◆ Given request
Reproduce the lines from the one containing "Segment anything that" through the one containing "Outline left iliac vein.", with both of those included, and give nothing else. Leave the pictures out of your answer.

· · · · ·

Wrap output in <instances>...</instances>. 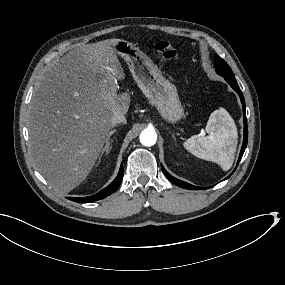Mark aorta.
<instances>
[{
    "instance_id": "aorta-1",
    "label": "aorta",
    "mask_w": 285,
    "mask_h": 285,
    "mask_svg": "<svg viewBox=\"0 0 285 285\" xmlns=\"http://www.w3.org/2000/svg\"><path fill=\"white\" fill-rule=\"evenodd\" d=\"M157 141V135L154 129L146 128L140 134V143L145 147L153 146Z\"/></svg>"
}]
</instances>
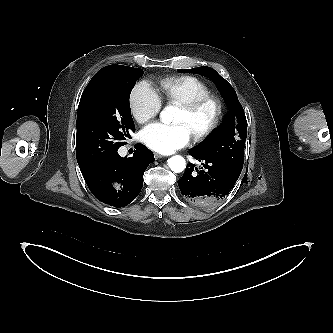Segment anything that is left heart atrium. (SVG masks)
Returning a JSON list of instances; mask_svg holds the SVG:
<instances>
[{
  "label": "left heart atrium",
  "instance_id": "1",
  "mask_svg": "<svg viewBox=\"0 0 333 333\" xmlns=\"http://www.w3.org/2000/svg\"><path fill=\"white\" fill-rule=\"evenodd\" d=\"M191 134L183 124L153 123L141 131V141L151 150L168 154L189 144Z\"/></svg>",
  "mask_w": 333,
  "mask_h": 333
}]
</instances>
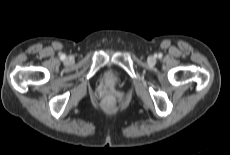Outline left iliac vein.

· · · · ·

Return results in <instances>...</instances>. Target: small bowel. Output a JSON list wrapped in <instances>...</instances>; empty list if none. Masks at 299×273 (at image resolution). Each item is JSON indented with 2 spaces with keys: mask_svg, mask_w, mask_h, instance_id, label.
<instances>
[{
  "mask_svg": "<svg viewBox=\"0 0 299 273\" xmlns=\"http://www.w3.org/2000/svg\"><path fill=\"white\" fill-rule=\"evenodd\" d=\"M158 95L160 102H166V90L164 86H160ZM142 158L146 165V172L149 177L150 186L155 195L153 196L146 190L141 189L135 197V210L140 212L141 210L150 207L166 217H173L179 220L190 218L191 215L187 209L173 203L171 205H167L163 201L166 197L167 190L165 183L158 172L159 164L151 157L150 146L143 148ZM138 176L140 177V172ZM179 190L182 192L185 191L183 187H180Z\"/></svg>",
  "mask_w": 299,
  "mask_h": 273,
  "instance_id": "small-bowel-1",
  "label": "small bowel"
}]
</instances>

· · · · ·

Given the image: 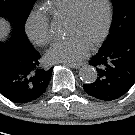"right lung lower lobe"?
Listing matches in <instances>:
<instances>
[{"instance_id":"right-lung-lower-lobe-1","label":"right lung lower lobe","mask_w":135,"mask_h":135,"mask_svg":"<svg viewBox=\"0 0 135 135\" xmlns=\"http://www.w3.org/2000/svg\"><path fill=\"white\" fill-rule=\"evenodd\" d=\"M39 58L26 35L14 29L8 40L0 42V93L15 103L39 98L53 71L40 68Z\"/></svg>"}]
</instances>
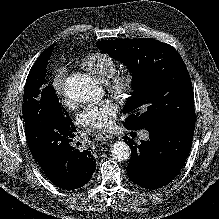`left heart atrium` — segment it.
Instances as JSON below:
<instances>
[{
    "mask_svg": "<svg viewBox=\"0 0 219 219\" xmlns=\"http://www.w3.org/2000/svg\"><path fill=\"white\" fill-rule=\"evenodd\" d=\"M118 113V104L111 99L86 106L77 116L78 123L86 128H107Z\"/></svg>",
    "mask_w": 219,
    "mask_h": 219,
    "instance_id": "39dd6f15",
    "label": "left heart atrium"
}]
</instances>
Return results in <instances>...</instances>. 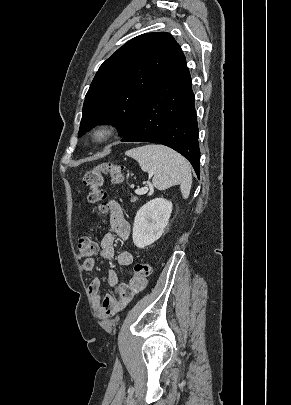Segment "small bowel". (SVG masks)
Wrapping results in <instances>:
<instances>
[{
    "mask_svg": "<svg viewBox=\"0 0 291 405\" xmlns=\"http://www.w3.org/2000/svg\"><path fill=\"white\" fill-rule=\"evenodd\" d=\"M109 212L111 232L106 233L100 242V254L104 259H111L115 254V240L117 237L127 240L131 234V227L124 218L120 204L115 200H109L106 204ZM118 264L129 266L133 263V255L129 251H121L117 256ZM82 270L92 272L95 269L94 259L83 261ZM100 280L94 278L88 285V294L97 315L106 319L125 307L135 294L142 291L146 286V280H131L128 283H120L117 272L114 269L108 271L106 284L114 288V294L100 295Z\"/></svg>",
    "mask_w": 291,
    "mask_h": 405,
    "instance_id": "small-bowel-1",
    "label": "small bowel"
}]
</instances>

· · · · ·

◆ Task result
Segment anything that is left heart atrium. (SVG masks)
Returning a JSON list of instances; mask_svg holds the SVG:
<instances>
[{
  "label": "left heart atrium",
  "instance_id": "1",
  "mask_svg": "<svg viewBox=\"0 0 333 333\" xmlns=\"http://www.w3.org/2000/svg\"><path fill=\"white\" fill-rule=\"evenodd\" d=\"M191 134L183 124L153 123L141 131V141L151 150L168 154L189 144Z\"/></svg>",
  "mask_w": 333,
  "mask_h": 333
}]
</instances>
Outline left iliac vein.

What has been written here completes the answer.